WHAT IS NEEDED: The records that follow must be repeated exactly as they stand.

[TASK INPUTS Boundary: Start]

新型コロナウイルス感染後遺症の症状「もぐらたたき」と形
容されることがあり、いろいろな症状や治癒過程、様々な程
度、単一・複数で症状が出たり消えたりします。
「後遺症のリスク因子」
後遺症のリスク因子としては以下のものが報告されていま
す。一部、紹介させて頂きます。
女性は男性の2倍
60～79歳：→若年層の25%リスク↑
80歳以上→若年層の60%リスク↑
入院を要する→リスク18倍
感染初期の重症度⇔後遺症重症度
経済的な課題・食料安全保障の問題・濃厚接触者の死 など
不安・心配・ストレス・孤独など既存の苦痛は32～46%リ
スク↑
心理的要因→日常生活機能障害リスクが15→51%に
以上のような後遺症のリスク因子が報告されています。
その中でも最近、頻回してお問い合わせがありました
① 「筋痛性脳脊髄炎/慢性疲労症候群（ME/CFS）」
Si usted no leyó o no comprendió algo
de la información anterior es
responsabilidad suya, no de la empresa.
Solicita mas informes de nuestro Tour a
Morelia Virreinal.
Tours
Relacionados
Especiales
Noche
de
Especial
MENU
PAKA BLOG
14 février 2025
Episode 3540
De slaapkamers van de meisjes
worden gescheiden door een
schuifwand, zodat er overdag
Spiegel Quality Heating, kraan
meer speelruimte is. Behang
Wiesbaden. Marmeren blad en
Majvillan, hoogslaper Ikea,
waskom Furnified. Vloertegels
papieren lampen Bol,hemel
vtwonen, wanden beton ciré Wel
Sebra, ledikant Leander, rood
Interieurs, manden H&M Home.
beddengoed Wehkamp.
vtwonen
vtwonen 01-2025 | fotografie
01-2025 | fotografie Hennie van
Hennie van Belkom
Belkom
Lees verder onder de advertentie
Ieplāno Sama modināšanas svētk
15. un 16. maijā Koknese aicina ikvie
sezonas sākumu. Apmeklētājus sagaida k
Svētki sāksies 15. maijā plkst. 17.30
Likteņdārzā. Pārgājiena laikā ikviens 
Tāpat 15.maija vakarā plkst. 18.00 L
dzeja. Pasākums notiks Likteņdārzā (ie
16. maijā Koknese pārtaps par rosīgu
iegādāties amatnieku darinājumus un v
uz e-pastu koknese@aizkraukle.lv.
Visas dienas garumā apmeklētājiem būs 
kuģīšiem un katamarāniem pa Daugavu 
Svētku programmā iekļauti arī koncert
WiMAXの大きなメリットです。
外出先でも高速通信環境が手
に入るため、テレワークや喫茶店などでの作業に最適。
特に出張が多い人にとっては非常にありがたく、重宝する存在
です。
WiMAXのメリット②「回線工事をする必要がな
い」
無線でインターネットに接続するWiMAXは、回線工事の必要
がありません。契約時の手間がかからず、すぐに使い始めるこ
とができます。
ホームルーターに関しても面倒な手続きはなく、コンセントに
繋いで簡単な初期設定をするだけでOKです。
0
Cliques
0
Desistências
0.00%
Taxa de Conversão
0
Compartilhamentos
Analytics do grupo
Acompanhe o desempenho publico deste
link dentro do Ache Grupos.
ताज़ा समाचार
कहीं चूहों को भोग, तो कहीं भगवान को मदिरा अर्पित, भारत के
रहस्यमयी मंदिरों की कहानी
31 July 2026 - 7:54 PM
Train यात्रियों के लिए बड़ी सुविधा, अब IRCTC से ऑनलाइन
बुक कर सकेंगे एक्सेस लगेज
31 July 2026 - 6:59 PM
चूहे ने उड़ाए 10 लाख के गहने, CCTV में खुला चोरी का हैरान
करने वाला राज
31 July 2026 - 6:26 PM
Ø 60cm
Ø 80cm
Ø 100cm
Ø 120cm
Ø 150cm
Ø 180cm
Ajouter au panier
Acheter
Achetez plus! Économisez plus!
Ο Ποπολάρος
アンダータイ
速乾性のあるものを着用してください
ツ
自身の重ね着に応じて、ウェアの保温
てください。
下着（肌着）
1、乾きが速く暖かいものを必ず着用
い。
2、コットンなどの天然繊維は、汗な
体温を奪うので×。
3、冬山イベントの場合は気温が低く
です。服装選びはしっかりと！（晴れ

[TASK INPUTS Boundary: End]

YOUR RESPONSE:
新型コロナウイルス感染後遺症の症状「もぐらたたき」と形
容されることがあり、いろいろな症状や治癒過程、様々な程
度、単一・複数で症状が出たり消えたりします。
「後遺症のリスク因子」
後遺症のリスク因子としては以下のものが報告されていま
す。一部、紹介させて頂きます。
女性は男性の2倍
60～79歳：→若年層の25%リスク↑
80歳以上→若年層の60%リスク↑
入院を要する→リスク18倍
感染初期の重症度⇔後遺症重症度
経済的な課題・食料安全保障の問題・濃厚接触者の死 など
不安・心配・ストレス・孤独など既存の苦痛は32～46%リ
スク↑
心理的要因→日常生活機能障害リスクが15→51%に
以上のような後遺症のリスク因子が報告されています。
その中でも最近、頻回してお問い合わせがありました
① 「筋痛性脳脊髄炎/慢性疲労症候群（ME/CFS）」
Si usted no leyó o no comprendió algo
de la información anterior es
responsabilidad suya, no de la empresa.
Solicita mas informes de nuestro Tour a
Morelia Virreinal.
Tours
Relacionados
Especiales
Noche
de
Especial
MENU
PAKA BLOG
14 février 2025
Episode 3540
De slaapkamers van de meisjes
worden gescheiden door een
schuifwand, zodat er overdag
Spiegel Quality Heating, kraan
meer speelruimte is. Behang
Wiesbaden. Marmeren blad en
Majvillan, hoogslaper Ikea,
waskom Furnified. Vloertegels
papieren lampen Bol,hemel
vtwonen, wanden beton ciré Wel
Sebra, ledikant Leander, rood
Interieurs, manden H&M Home.
beddengoed Wehkamp.
vtwonen
vtwonen 01-2025 | fotografie
01-2025 | fotografie Hennie van
Hennie van Belkom
Belkom
Lees verder onder de advertentie
Ieplāno Sama modināšanas svētk
15. un 16. maijā Koknese aicina ikvie
sezonas sākumu. Apmeklētājus sagaida k
Svētki sāksies 15. maijā plkst. 17.30
Likteņdārzā. Pārgājiena laikā ikviens 
Tāpat 15.maija vakarā plkst. 18.00 L
dzeja. Pasākums notiks Likteņdārzā (ie
16. maijā Koknese pārtaps par rosīgu
iegādāties amatnieku darinājumus un v
uz e-pastu koknese@aizkraukle.lv.
Visas dienas garumā apmeklētājiem būs 
kuģīšiem un katamarāniem pa Daugavu 
Svētku programmā iekļauti arī koncert
WiMAXの大きなメリットです。
外出先でも高速通信環境が手
に入るため、テレワークや喫茶店などでの作業に最適。
特に出張が多い人にとっては非常にありがたく、重宝する存在
です。
WiMAXのメリット②「回線工事をする必要がな
い」
無線でインターネットに接続するWiMAXは、回線工事の必要
がありません。契約時の手間がかからず、すぐに使い始めるこ
とができます。
ホームルーターに関しても面倒な手続きはなく、コンセントに
繋いで簡単な初期設定をするだけでOKです。
0
Cliques
0
Desistências
0.00%
Taxa de Conversão
0
Compartilhamentos
Analytics do grupo
Acompanhe o desempenho publico deste
link dentro do Ache Grupos.
ताज़ा समाचार
कहीं चूहों को भोग, तो कहीं भगवान को मदिरा अर्पित, भारत के
रहस्यमयी मंदिरों की कहानी
31 July 2026 - 7:54 PM
Train यात्रियों के लिए बड़ी सुविधा, अब IRCTC से ऑनलाइन
बुक कर सकेंगे एक्सेस लगेज
31 July 2026 - 6:59 PM
चूहे ने उड़ाए 10 लाख के गहने, CCTV में खुला चोरी का हैरान
करने वाला राज
31 July 2026 - 6:26 PM
Ø 60cm
Ø 80cm
Ø 100cm
Ø 120cm
Ø 150cm
Ø 180cm
Ajouter au panier
Acheter
Achetez plus! Économisez plus!
Ο Ποπολάρος
アンダータイ
速乾性のあるものを着用してください
ツ
自身の重ね着に応じて、ウェアの保温
てください。
下着（肌着）
1、乾きが速く暖かいものを必ず着用
い。
2、コットンなどの天然繊維は、汗な
体温を奪うので×。
3、冬山イベントの場合は気温が低く
です。服装選びはしっかりと！（晴れ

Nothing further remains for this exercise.